◆ **Ausgangstext**
======

Wer mit 50 Prozent gerade noch besteht, kann sich keine Hoffnung auf einen Studienplatz an staatlichen Universitäten machen, auch mit 65 Prozent richtiger Antworten sieht es schlecht aus. Und private Universitäten sind wegen der Gebühren und der Wirtschaftskrise für immer weniger Ägypter erschwinglich.

Mobiltelefone in "sensiblen Bereichen" des Körpers

Umso größer ist der Anreiz für manche, sich nicht auf das Gelernte zu verlassen, sondern zu schummeln. Zwar schreiben die Schüler die Prüfungen in einer anderen Schule, um präparierte Spicker zu verhindern. Pro 20 Prüflinge wachen zwei Lehrer darüber, dass alles mit rechten Dingen zugeht. Doch auch sie können nicht verhindern, dass Prüfungsfragen und zum Teil auch die Antworten im Internet auf Facebook-Seiten veröffentlich werden. Teils geschah dies bereits vor Beginn der zwei- bis dreistündigen Klausuren, teils kurz nachdem die Aufgaben aus den versiegelten Umschlägen entnommen und um Punkt neun Uhr den Prüflingen ausgeteilt wurden.

======

◆ **Ausgelesenes Material**
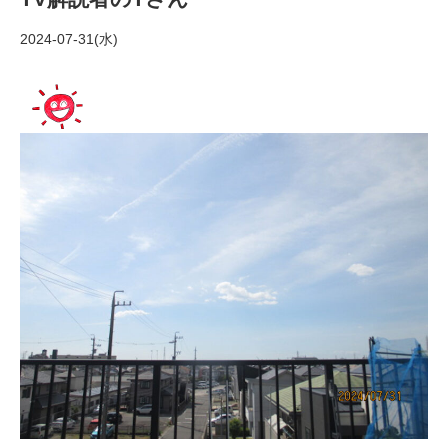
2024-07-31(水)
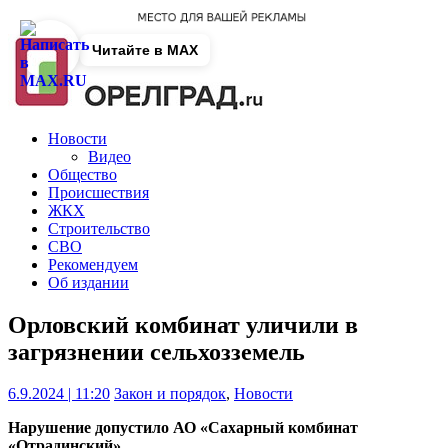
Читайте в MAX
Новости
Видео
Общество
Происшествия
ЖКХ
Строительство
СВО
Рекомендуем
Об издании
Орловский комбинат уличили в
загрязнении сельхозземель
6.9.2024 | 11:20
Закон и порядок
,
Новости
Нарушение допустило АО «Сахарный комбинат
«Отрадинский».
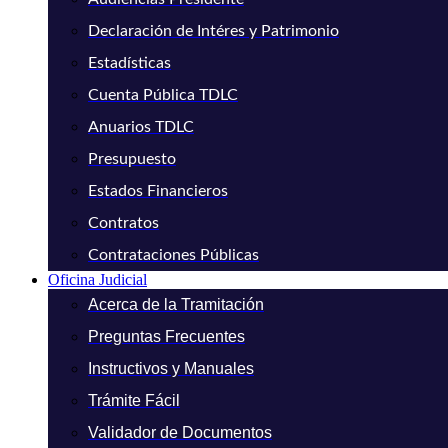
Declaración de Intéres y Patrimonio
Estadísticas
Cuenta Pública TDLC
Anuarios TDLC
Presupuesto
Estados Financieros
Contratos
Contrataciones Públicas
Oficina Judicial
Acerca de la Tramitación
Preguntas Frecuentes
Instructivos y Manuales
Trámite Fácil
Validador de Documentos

======

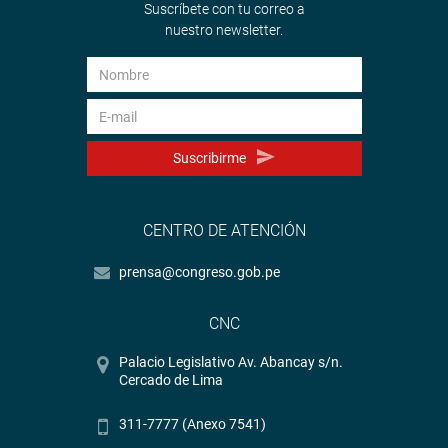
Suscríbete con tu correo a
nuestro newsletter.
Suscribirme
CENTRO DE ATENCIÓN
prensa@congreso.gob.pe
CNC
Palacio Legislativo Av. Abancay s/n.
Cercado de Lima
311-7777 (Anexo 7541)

======

◆ **Arbeitsaufträge**
#1 Wie viele Lehrer überwachen laut dem Ausgangstext jeweils 20 Prüflinge?
#2 Schreiben Sie den Abschnitt des Ausgangstextes von „Umso größer ist“ bis „den Prüflingen ausgeteilt wurden.“ neu und setzen Sie dabei „Aufsichtspersonen“ an die Stelle von „Lehrer“.

◆ **Lösungen**
#1 Zwei Lehrer.

#2
Umso größer ist der Anreiz für manche, sich nicht auf das Gelernte zu verlassen, sondern zu schummeln. Zwar schreiben die Schüler die Prüfungen in einer anderen Schule, um präparierte Spicker zu verhindern. Pro 20 Prüflinge wachen zwei Aufsichtspersonen darüber, dass alles mit rechten Dingen zugeht. Doch auch sie können nicht verhindern, dass Prüfungsfragen und zum Teil auch die Antworten im Internet auf Facebook-Seiten veröffentlich werden. Teils geschah dies bereits vor Beginn der zwei- bis dreistündigen Klausuren, teils kurz nachdem die Aufgaben aus den versiegelten Umschlägen entnommen und um Punkt neun Uhr den Prüflingen ausgeteilt wurden.